No. 2: Stop making promises you can’t uphold
Get real with the people you talk to, Sizemore says. “Commit to only what makes sense; nothing more nothing less. There is no such thing as winning favor in a momentary conversation when you are hoping they forget because you know you can’t deliver on your word.”

No. 3: Don’t take advantage of a clinic – period
“If you know a clinic is signing up for stuff that they can’t get off their shelf, then it will hurt you in the long run,” Sizemore says, “and they are far more likely to blame you in hindsight then admit they were impulsive.”

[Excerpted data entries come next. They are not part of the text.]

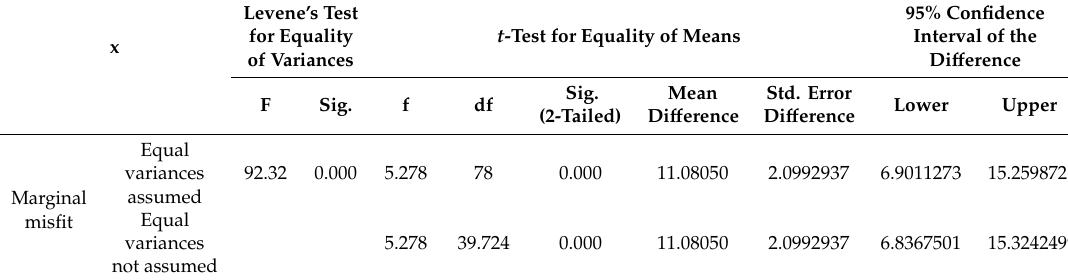
Table 3. Student’s paired t test.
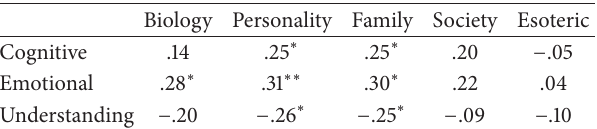
Table 2: Pearson correlations between illness perception dimen- sions (Brief-IPQ) and illness attribution categories (Angermeyer and Klusmann Scale) ( 𝑁 = 62).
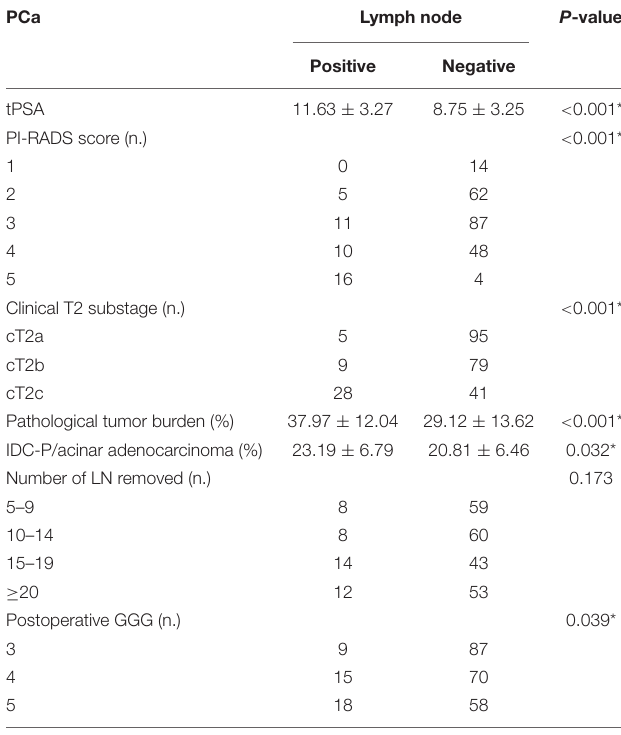
TABLE 3 | Comparison of clinicopathological characteristics between pLN( + ) and pLN( − ) in patients with postoperative GGG ≥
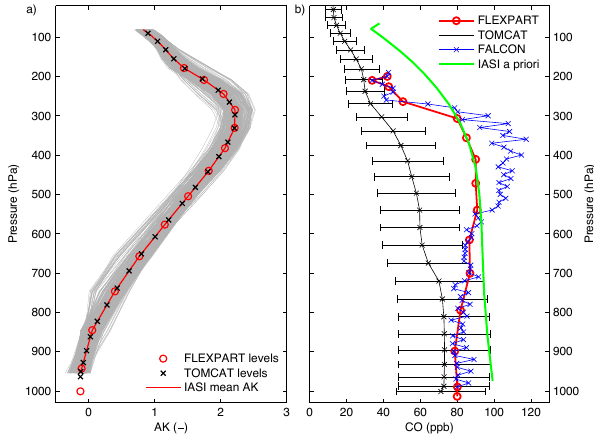
Fig. 1. (a) Background CO profiles from the FALCON GRACE campaign data (blue line), background profile added to the FLEX- PART data (red), background CO of the TOMCAT simulations (black), and the a priori for IASI CO retrievals (green). See text for details. (b) Individual averaging kernels (gray) and mean (red) for IASI total column CO retrievals north of 60 ◦ N (black). FLEX- PART and TOMCAT data were weighted with the mean kernel in- terpolated to the FLEXPART altitude points (red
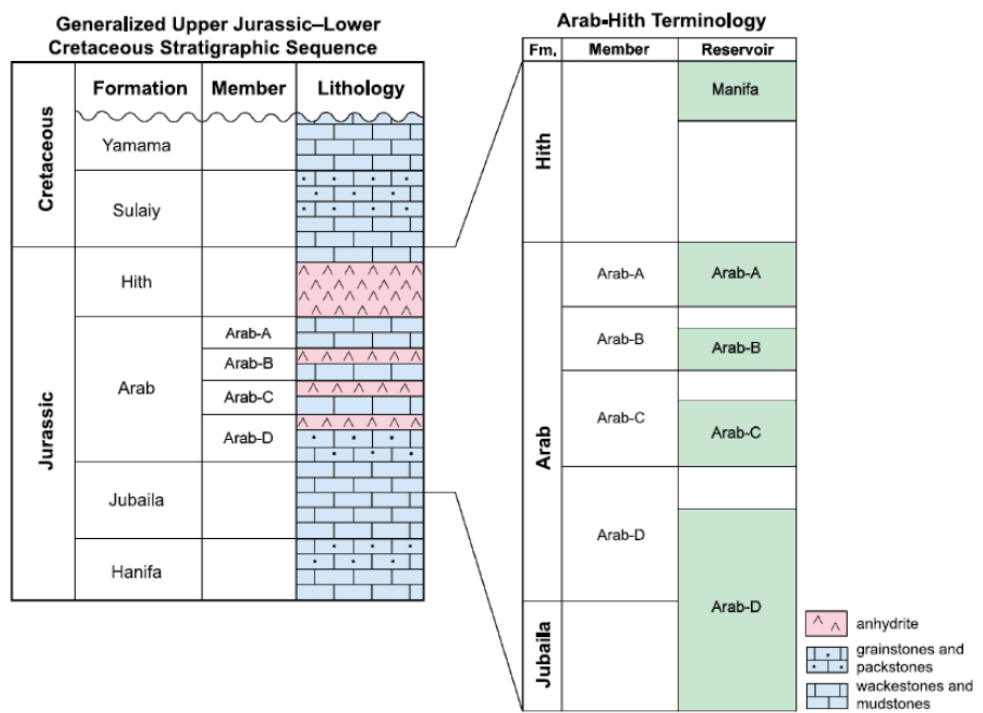
Figure 3. General different geological layers, showing in detail the Arab-Hith layers and the location of the simulated Arab-D (reprinted/adapted with permission from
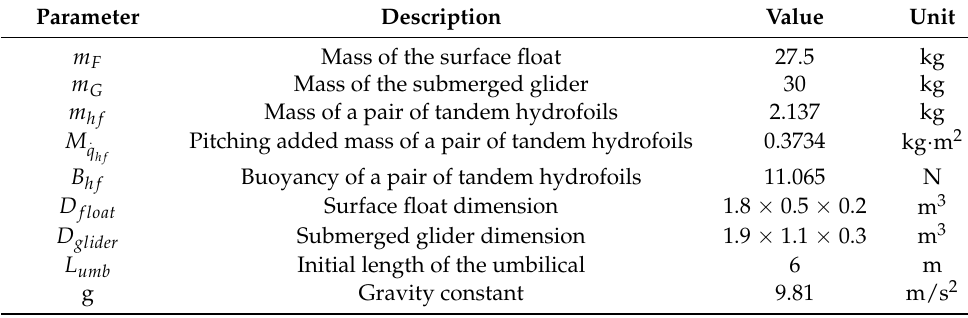
Table 3. Non-dynamic parameters of the “Black Pearl” wave glider.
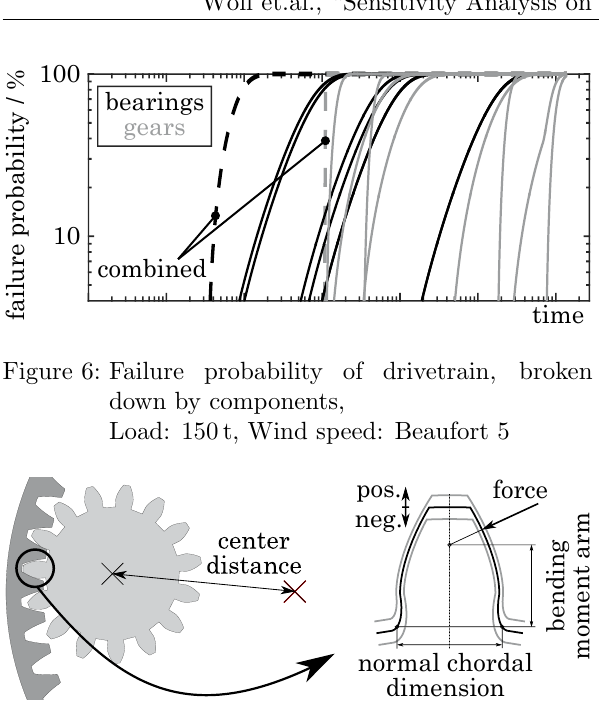
Figure 7: Center distance and profile shift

No. 4: People over purchase orders
Focus on the comradery that results in a win-win, Sizemore says. “The only thing that makes that confusing is you can’t know for sure what personality type your talking to. So, figure it out or even ask! Don’t assume the vet you’re talking to wants to chat about their kids or that the vet doesn’t want to see reports for the last 6 months. Some will and some won’t. So, don’t cross your fingers and hope you get it right or trust that you can tell the difference. Ask the no nonsense vet what they want from you on your visits and how often they want to meet and how they prefer to schedule, and then if you have a vet who gets excited for your company perks and enjoys a minute away from a conversation with a client, let them lead the conversation and enjoy the ride. Chances are they are using you for a moment away from their hustle and bustle anyways. Either way, the goal is authentic communication that produces a reliable win-win, not a scripted, manufactured interaction that gambles the lottery of a signed inventory agreement.”